» JOB A: Output the passage on elasticity and seasonality estimates from "3.2 Analysis on" up to and including "with more uncertainty.", with no changes.
» JOB B:
Answer these questions from the passage on elasticity and seasonality estimates:
(i) For cross elasticity, in which products does the global model produce higher variability?
(ii) What change to the global model does the passage propose for the elasticity estimates?
(iii) Which product has a much wider stddev in the gamma coefficient estimates?
» JOB C: Write the next part of the passage on elasticity and seasonality estimates, picking up after its final sentence.

» TEXT SECTION:

Cross Elasticity. The estimates from local and global models tend to disagree, with the global model producing higher variability in P1 and P2. This could indicate an overgeneralization in the model specification.
From this analysis, given that:
- local models are able to provide narrower intervals on estimates
- global estimates disagree with local estimates and have wider variability
it does seem that the demand dynamics differ significantly for each product. In this case, the local models are more robust for individual product-level estimates as it captures product-specific nuances and avoids the assumptions of shared elasticity across products.
So back to Bayesian Workflow. What's the feedback for the global model then? Well, the global model can be improved by removing partial pooling hyperpriors for elasticity estimates. i.e. No pooling — we will be estimating the elasticities independently to get better estimates with smaller stddev, thereby representing product-level estimates more precisely/accurately.
3.2 Analysis on Seasonality Estimates
Gamma Coefficients Estimate - mean. A brief glance, we can observe that the means of all coefficients across all models tend to be quite somewhat similar, though some are quite different, especially for P3. This is because local models are fitted individually and resulted in learning different seasonality patterns at the product-level.
Gamma Coefficients Estimate - stddev. The stddev for P1, P2 and Global is relatively narrower, while P3 has a much wider stddev. Due to relative larger variance (err_std) w.r.t. its demand, P3 model performs with more uncertainty.

» MATERIAL PROVIDED:
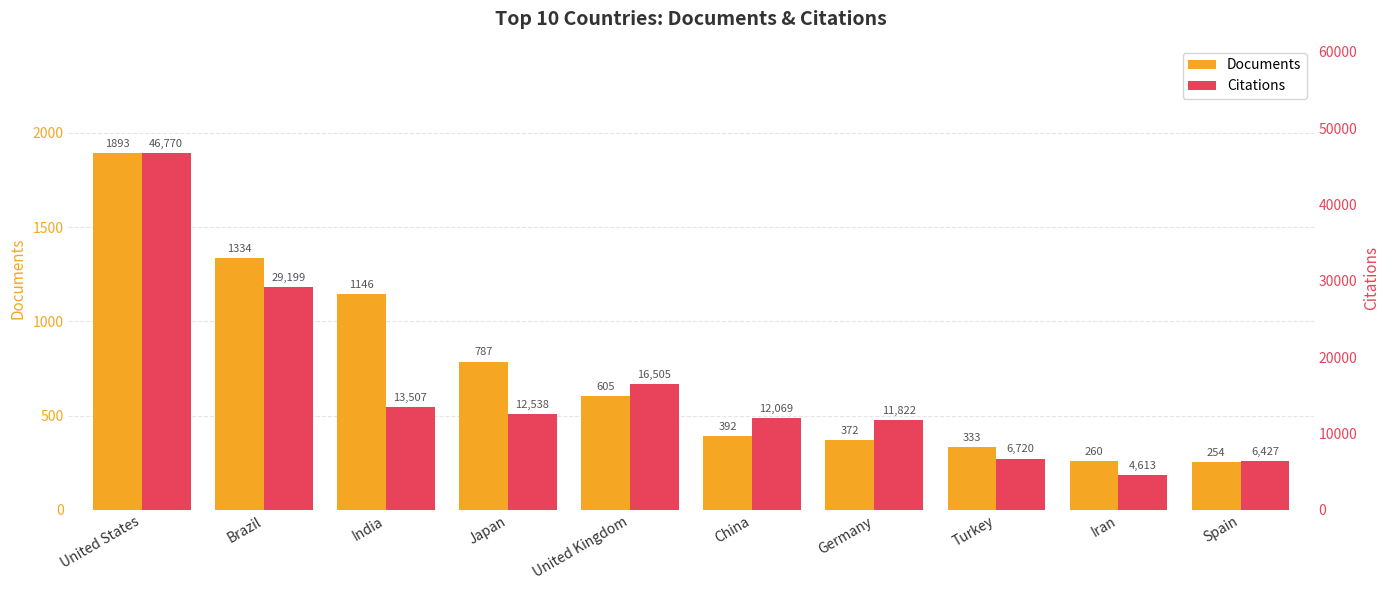

Reading left to right, what are all the values shown in this chart?

Documents: 1893	1334	1146	787	605	392	372	333	260	254
Citations: 46770	29199	13507	12538	16505	12069	11822	6720	4613	6427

» REPLY A:
3.2 Analysis on Seasonality Estimates
Gamma Coefficients Estimate - mean. A brief glance, we can observe that the means of all coefficients across all models tend to be quite somewhat similar, though some are quite different, especially for P3. This is because local models are fitted individually and resulted in learning different seasonality patterns at the product-level.
Gamma Coefficients Estimate - stddev. The stddev for P1, P2 and Global is relatively narrower, while P3 has a much wider stddev. Due to relative larger variance (err_std) w.r.t. its demand, P3 model performs with more uncertainty.

» REPLY B:
(i) P1 and P2
(ii) Removing the partial pooling hyperpriors, so that the elasticities are estimated independently (no pooling)
(iii) P3

» REPLY C:
Let's say based on our domain knowledge, we know that these 3 products share same the seasonal demand patterns. Then, it would make sense to use the global model estimates for seasonality, since P3 can benefit from having a better seasonality estimate with much lower variability. Thus, in this case, the global model is more robust and reliable due to lower uncertainty and greater stability in estimating seasonality estimates.
4. Summary
That was a pretty intensive analysis for me (to look and compare with so many numbers). But well, it's great I've managed to demonstrate some of the following:
- Built and fitted local and global Bayesian hierarchical models to estimate elasticities
- Analyzed the results, which feedback to our model decisions (as part of the Bayesian Workflow)
- Demonstrated the trade-off of using partial pooling vs no pooling. Specializing (No pooling) vs. Generalization (Pooling)
- Demonstrated a bad case of using partial pooling, resulting in overgeneralization for elasticities estimates
- Demonstrated a good case of full pooling, resulting in more robust seasonality estimates
A lengthy analysis but I hope you found it useful!